**EXERCISE REQUIREMENTS**.
Find the line that contains "text | 対象パターン名 |" in the entries below. Write out that line and all that follow it, unchanged and alone.

Records from a dataset
------------------------------------------------
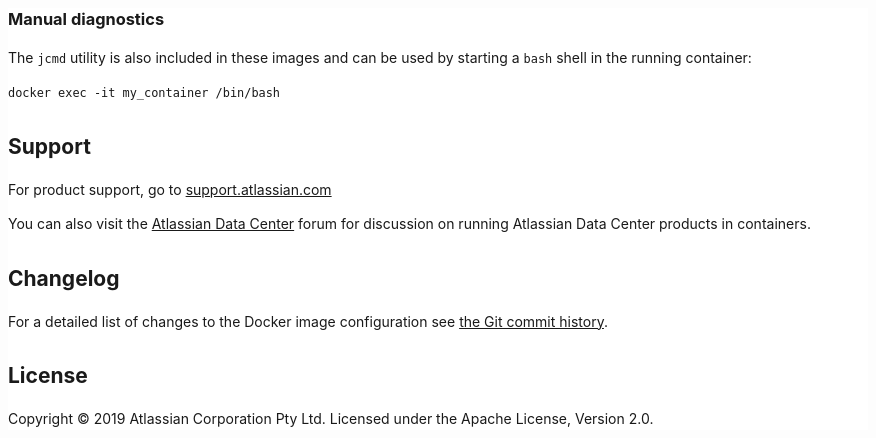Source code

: ### Manual diagnostics

The `jcmd` utility is also included in these images and can be used by starting a `bash` shell
in the running container:
```shell
docker exec -it my_container /bin/bash
```

## Support

For product support, go to [support.atlassian.com](https://support.atlassian.com/)

You can also visit the [Atlassian Data Center](https://community.atlassian.com/t5/Atlassian-Data-Center-on/gh-p/DC_Kubernetes)
forum for discussion on running Atlassian Data Center products in containers.

## Changelog

For a detailed list of changes to the Docker image configuration see [the Git
commit history](https://bitbucket.org/atlassian-docker/docker-atlassian-bitbucket-server/commits/).

## License

Copyright © 2019 Atlassian Corporation Pty Ltd.
Licensed under the Apache License, Version 2.0.
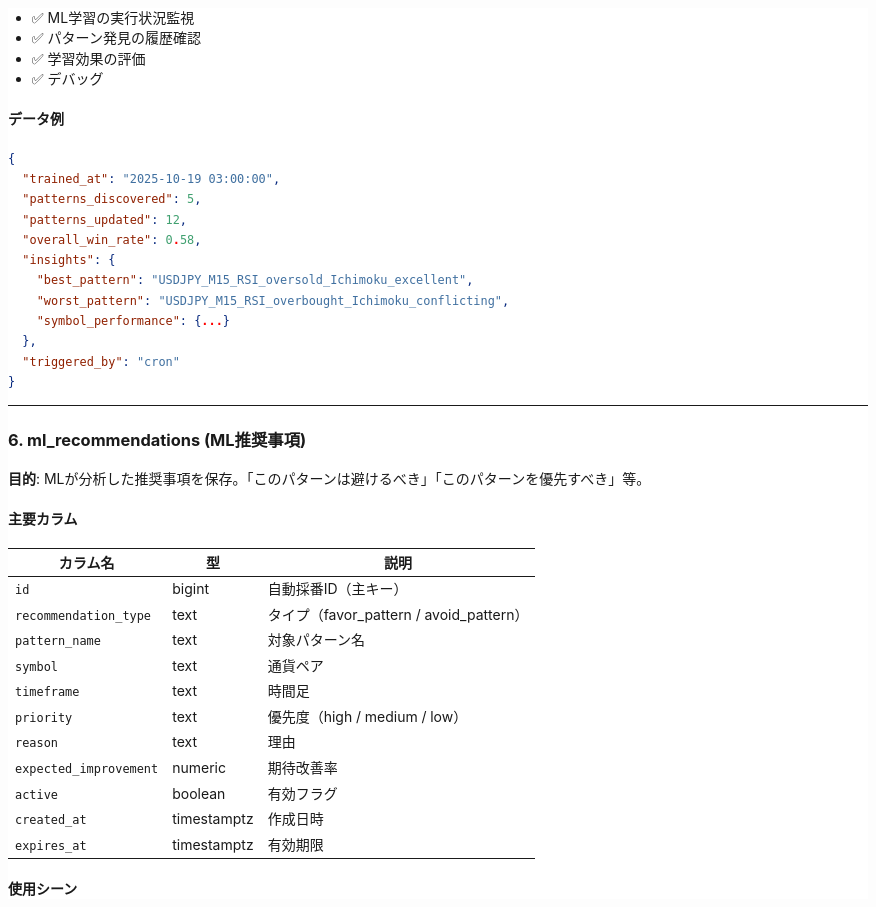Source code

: - ✅ ML学習の実行状況監視
- ✅ パターン発見の履歴確認
- ✅ 学習効果の評価
- ✅ デバッグ

#### データ例

```json
{
  "trained_at": "2025-10-19 03:00:00",
  "patterns_discovered": 5,
  "patterns_updated": 12,
  "overall_win_rate": 0.58,
  "insights": {
    "best_pattern": "USDJPY_M15_RSI_oversold_Ichimoku_excellent",
    "worst_pattern": "USDJPY_M15_RSI_overbought_Ichimoku_conflicting",
    "symbol_performance": {...}
  },
  "triggered_by": "cron"
}
```

---

### 6. ml_recommendations (ML推奨事項)

**目的**: MLが分析した推奨事項を保存。「このパターンは避けるべき」「このパターンを優先すべき」等。

#### 主要カラム

| カラム名 | 型 | 説明 |
|---------|-----|------|
| `id` | bigint | 自動採番ID（主キー） |
| `recommendation_type` | text | タイプ（favor_pattern / avoid_pattern） |
| `pattern_name` | text | 対象パターン名 |
| `symbol` | text | 通貨ペア |
| `timeframe` | text | 時間足 |
| `priority` | text | 優先度（high / medium / low） |
| `reason` | text | 理由 |
| `expected_improvement` | numeric | 期待改善率 |
| `active` | boolean | 有効フラグ |
| `created_at` | timestamptz | 作成日時 |
| `expires_at` | timestamptz | 有効期限 |

#### 使用シーン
------------------------------------------------
**TASK SOLUTION**.
| `pattern_name` | text | 対象パターン名 |
| `symbol` | text | 通貨ペア |
| `timeframe` | text | 時間足 |
| `priority` | text | 優先度（high / medium / low） |
| `reason` | text | 理由 |
| `expected_improvement` | numeric | 期待改善率 |
| `active` | boolean | 有効フラグ |
| `created_at` | timestamptz | 作成日時 |
| `expires_at` | timestamptz | 有効期限 |

#### 使用シーン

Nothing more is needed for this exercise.